Students complete Cornell notes guided by an Essential Question in content area classes and identify points of confusion (POC). The first step is for one student (student presenter) to write his/her POC question on the whiteboard and explain their pre-work. Next, group members ask the student presenter higher-order thinking questions to probe deeper into possible approaches to solving the POC. This process helps the student presenter to make sense of the question and record notes on the board while group members take their own three-column notes on what he/she has written.
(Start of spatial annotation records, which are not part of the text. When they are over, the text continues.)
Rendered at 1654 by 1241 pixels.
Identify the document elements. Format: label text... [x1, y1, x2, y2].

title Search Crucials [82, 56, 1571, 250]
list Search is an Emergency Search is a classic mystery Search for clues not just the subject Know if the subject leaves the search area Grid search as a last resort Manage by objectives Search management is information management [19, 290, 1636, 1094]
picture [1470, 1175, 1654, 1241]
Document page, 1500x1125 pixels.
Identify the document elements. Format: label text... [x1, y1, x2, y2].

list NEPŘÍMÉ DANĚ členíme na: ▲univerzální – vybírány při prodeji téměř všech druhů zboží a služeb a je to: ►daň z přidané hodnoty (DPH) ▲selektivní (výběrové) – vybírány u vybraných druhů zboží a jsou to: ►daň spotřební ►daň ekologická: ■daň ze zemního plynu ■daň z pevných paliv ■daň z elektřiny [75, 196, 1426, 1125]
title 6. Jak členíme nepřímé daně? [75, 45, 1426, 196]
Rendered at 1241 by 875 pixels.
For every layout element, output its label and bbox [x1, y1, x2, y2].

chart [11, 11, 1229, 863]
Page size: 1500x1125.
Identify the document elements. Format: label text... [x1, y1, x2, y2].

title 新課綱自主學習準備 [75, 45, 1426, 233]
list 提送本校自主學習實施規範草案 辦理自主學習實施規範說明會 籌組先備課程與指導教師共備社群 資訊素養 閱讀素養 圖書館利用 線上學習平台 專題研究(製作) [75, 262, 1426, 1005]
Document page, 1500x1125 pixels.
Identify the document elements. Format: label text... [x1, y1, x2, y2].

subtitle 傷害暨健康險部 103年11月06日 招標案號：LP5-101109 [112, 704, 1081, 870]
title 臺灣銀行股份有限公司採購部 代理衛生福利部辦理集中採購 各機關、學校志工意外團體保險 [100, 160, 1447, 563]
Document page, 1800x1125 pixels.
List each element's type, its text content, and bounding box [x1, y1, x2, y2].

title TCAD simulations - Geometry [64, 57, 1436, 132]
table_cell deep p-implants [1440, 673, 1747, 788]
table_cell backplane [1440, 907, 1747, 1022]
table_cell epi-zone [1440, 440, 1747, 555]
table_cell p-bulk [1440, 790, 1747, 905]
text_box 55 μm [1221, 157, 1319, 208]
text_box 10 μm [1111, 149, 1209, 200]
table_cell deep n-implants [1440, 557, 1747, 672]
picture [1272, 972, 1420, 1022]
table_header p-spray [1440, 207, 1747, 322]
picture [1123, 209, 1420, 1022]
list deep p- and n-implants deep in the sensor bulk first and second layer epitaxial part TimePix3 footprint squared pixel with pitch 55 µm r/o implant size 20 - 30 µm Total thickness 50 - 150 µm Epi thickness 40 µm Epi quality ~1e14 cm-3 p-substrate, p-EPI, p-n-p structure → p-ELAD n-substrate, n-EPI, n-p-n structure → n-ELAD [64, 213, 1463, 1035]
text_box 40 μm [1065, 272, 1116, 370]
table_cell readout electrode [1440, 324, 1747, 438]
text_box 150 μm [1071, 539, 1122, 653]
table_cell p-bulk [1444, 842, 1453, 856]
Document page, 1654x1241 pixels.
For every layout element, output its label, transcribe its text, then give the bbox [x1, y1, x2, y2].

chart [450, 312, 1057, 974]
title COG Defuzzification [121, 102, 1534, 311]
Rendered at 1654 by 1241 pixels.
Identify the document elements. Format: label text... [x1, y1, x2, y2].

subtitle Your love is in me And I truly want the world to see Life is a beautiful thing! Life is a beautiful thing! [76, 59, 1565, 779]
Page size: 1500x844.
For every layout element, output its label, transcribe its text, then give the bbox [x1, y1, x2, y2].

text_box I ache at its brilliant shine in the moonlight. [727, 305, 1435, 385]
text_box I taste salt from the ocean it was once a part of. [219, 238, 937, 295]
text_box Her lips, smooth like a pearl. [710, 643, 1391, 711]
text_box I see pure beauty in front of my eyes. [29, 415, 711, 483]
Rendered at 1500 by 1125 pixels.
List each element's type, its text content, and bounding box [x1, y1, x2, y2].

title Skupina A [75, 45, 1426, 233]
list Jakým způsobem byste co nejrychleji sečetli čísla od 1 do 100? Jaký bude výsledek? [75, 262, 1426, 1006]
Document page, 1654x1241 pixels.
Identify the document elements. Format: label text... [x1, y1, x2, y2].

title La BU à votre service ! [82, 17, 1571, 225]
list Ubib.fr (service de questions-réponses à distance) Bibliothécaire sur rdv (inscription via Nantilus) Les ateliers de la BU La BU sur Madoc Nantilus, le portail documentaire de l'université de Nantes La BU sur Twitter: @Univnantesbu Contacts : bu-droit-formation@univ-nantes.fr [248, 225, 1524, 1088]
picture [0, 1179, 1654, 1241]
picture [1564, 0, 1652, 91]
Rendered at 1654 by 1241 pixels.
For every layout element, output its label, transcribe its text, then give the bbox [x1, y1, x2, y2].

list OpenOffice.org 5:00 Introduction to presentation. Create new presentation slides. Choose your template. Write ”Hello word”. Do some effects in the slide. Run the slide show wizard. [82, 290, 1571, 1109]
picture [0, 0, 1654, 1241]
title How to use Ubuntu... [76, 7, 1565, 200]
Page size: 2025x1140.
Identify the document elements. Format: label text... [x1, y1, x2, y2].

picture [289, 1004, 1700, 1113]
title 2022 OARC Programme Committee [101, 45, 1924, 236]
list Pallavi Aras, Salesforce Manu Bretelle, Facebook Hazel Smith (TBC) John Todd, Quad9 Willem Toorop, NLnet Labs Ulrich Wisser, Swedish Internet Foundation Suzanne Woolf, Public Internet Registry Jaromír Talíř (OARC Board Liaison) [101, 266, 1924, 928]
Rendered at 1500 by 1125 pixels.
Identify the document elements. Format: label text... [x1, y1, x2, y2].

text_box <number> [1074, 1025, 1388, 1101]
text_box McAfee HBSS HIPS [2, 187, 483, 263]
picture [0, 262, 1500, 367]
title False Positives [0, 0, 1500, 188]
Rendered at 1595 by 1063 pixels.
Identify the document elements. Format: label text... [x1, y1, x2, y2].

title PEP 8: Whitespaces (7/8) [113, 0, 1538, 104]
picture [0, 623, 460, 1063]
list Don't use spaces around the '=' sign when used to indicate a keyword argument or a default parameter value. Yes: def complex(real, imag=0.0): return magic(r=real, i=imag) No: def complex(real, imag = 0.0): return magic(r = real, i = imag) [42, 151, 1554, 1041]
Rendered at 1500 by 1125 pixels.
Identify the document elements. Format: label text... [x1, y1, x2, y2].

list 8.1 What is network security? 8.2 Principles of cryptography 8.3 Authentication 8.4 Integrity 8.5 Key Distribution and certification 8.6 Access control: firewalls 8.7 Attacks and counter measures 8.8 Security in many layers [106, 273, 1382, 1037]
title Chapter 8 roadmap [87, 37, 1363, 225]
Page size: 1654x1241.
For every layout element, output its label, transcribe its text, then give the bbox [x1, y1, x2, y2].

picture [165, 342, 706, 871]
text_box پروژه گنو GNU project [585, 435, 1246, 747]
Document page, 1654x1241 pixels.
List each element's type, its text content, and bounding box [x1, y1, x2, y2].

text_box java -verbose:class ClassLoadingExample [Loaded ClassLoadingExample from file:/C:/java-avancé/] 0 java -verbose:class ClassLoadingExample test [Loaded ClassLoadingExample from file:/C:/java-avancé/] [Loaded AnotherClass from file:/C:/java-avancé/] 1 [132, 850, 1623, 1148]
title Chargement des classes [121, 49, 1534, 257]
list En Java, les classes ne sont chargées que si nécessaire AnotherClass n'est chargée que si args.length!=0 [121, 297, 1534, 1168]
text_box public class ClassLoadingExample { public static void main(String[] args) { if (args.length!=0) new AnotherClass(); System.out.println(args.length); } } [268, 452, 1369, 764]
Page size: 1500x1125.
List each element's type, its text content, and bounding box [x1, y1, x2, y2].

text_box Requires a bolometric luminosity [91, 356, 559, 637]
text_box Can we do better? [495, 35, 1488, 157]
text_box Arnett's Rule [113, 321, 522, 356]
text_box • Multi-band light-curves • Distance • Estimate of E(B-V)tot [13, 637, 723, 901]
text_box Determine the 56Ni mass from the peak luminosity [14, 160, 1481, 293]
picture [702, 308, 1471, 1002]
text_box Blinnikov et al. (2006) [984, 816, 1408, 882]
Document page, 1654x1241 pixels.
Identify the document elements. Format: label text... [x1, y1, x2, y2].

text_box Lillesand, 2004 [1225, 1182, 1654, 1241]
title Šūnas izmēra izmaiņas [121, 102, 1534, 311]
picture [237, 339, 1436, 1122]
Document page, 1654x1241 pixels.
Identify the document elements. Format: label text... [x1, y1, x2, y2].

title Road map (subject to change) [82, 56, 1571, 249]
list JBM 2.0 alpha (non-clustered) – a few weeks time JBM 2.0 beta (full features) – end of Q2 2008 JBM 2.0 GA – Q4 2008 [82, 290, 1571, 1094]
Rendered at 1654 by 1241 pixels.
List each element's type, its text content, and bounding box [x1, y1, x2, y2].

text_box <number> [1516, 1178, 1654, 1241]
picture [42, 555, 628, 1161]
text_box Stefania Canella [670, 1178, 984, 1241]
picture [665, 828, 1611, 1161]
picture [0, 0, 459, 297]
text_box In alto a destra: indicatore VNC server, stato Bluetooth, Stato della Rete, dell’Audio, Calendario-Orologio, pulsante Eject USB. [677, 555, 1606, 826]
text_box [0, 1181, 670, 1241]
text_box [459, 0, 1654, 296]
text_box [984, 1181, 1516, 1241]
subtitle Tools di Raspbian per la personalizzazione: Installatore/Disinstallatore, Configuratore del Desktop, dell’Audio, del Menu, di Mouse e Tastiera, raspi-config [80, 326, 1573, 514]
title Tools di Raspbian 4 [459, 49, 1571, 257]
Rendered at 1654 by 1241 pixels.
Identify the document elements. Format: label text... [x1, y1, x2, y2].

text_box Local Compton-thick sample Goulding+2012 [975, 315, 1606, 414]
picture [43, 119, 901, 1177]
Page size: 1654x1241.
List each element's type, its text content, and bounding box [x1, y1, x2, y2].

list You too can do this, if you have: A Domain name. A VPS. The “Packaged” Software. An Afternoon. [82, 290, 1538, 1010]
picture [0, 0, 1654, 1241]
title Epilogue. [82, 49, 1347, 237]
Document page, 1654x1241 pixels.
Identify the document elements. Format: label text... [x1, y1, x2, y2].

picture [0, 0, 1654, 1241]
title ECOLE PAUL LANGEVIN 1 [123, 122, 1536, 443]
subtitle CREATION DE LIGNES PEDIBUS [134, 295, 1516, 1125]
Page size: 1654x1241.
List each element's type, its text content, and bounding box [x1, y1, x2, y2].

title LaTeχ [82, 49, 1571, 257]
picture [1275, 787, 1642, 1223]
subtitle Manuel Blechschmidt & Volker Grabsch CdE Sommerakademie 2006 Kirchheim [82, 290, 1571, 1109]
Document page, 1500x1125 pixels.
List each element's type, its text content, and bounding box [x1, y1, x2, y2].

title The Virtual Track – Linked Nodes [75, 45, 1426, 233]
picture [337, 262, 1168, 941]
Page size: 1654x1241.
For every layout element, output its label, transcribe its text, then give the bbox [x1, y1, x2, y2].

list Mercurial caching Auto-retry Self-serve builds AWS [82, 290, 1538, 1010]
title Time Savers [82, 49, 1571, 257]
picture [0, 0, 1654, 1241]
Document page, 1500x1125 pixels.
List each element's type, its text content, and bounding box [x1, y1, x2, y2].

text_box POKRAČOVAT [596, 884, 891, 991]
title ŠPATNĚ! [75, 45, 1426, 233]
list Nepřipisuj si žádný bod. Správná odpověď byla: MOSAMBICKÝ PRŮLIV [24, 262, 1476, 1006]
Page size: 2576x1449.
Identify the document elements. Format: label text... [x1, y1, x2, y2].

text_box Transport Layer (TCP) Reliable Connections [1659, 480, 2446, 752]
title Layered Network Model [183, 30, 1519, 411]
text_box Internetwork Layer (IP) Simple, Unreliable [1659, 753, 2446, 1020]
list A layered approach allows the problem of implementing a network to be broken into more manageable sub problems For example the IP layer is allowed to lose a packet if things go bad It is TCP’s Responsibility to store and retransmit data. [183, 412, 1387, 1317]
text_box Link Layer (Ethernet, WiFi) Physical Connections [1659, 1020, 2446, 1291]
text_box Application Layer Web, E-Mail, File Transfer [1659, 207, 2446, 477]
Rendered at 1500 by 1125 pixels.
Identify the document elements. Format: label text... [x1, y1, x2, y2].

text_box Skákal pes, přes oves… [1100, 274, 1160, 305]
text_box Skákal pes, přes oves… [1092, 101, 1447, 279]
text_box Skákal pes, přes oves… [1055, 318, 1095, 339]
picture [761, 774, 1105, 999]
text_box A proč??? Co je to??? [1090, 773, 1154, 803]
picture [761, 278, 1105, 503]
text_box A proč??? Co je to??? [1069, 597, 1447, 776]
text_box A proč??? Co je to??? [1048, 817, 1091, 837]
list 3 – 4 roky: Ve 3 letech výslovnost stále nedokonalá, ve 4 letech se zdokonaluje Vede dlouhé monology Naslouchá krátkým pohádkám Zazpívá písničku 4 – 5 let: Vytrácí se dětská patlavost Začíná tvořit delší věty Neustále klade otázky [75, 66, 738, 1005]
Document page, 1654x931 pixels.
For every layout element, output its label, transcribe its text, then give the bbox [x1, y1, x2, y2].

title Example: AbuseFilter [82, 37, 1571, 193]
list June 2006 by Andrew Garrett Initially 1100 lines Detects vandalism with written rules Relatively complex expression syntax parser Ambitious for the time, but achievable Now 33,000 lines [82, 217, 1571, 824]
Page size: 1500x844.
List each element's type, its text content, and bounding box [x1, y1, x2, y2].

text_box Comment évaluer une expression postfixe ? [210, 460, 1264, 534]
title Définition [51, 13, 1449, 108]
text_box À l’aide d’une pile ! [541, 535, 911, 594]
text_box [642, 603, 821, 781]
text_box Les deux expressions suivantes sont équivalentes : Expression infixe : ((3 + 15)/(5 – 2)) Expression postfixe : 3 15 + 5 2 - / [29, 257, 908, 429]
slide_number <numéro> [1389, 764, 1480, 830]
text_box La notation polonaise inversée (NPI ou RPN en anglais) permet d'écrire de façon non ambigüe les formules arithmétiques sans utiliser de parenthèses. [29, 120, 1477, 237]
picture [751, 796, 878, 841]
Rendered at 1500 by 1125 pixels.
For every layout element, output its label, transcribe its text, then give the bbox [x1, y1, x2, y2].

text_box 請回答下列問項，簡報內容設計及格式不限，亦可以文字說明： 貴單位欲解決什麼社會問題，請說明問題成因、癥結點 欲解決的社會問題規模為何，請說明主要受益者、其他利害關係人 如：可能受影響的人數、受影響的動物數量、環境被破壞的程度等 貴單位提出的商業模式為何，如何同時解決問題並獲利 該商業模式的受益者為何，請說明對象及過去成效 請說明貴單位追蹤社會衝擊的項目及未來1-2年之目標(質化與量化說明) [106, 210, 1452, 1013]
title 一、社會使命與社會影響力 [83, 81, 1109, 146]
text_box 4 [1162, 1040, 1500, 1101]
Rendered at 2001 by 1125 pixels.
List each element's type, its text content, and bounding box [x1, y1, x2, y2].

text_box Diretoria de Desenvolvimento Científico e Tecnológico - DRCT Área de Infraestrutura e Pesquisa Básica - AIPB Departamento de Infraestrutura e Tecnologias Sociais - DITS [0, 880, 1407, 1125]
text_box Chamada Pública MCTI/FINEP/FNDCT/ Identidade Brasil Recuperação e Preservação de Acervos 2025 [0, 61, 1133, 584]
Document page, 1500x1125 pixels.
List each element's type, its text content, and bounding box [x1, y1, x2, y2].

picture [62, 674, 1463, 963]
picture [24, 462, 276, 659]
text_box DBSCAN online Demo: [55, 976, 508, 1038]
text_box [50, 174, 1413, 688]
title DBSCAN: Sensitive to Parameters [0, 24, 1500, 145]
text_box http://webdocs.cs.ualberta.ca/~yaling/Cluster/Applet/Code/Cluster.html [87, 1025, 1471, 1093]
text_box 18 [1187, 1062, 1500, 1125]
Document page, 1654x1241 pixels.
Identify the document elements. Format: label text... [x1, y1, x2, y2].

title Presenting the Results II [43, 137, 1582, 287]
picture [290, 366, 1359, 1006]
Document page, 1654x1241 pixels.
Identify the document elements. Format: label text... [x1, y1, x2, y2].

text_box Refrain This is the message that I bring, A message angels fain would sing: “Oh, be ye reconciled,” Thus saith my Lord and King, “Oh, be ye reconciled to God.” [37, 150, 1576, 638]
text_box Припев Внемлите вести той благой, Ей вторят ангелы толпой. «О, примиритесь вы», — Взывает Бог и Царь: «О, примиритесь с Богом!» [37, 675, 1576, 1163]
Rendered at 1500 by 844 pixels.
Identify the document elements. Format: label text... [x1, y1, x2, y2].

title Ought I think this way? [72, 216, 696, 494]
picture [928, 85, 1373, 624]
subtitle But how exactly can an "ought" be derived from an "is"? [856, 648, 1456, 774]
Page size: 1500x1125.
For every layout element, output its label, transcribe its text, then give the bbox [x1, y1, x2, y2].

At the end of each tutorial session all students write a reflection on their learning.
The Bilingual and Special Education resource teachers joined together to collaboratively prepare for the WIDA ACCESS 2.0, WIDA Alternate and WIDA Kindergarten Assessments. Schools will be administering these assessments to English Learners in all schools beginning on February 8, 2016. This is a huge undertaking for our district so the collaborative time allowed staff to revisit and review the assessment. Most importantly, it provided time for teams to discuss key ideas for putting together a seamless test administration plan.
We are happy to introduce our new Secretary IV, Salwa (Sue) Dakroub.
She is a great addition to our department and we are excited to have her. Sue replaced Val Ferrante. Sue comes to us from McCollough-Unis. Sue is here to support the department and schools in supporting the needs of ELs.
Sue brings with her a wealth of knowledge, experience and commitment.
We are lucky to have her!
It is with regret but warm wishes that the EL Department announces the retirement of Mary Niebel. She is an integral part of the team (and a fun part too!).
One way to look at it is that your retirement actually means that you got promoted to one of the best roles in your life. Congratulations!
Thanks for everything you have done for your colleagues and the EL Department. Hard work, dedication and joy are only a few precious things you have shared with us every day. If you put as much effort into enjoying your retirement as you have all the years you’ve been working with the EL Department, your retirement will truly be amazing!
May the years ahead bring you great joy and relaxation. We will truly miss you Mary!
AVID students at Stout Middle School are practicing Socratic Seminars. The linked video (below) captures a Socratic Seminar based on an article claiming all students should have paid employment while going to school.
Socratic Seminars are structured, collaborative dialogues, focusing on a common text or resource. Students prepare for the dialogue by analyzing the text and preparing questions to spur the discussion. This strategy provides a format for students to practice skills in critical thinking, reading, and inquiry, as they participate in the inquiry-based dialogue.
CLICK HERE to watch Stout students in action
Nowlin teachers plan for academic language and literacy by starting with a short, engaging text tied to the content. They then attended to specific criteria for selecting academic vocabulary for in-depth instruction including an academic word sort, structured reading and structured writing.
ACCESS for ELLs 2.0 is the WIDA Consortium’s next generation English language proficiency assessment system. Beginning February 2016, we will begin administration of this new summative assessment from grades 1–12. An online assessment will replace the earlier paper-based assessment.
ACCESS for ELLs 2.0 is aligned with the WIDA English Language Development Standards and assesses each of the four language domains of Listening, Speaking, Reading, and Writing. The online test contains similar item types to the original paper-based test, with new features made possible through the use of the online test environment.
^screenshot of Listening practice test
The Kindergarten and Alternate ACCESS for ELLs assessments will not change from previous years and remain paper-based.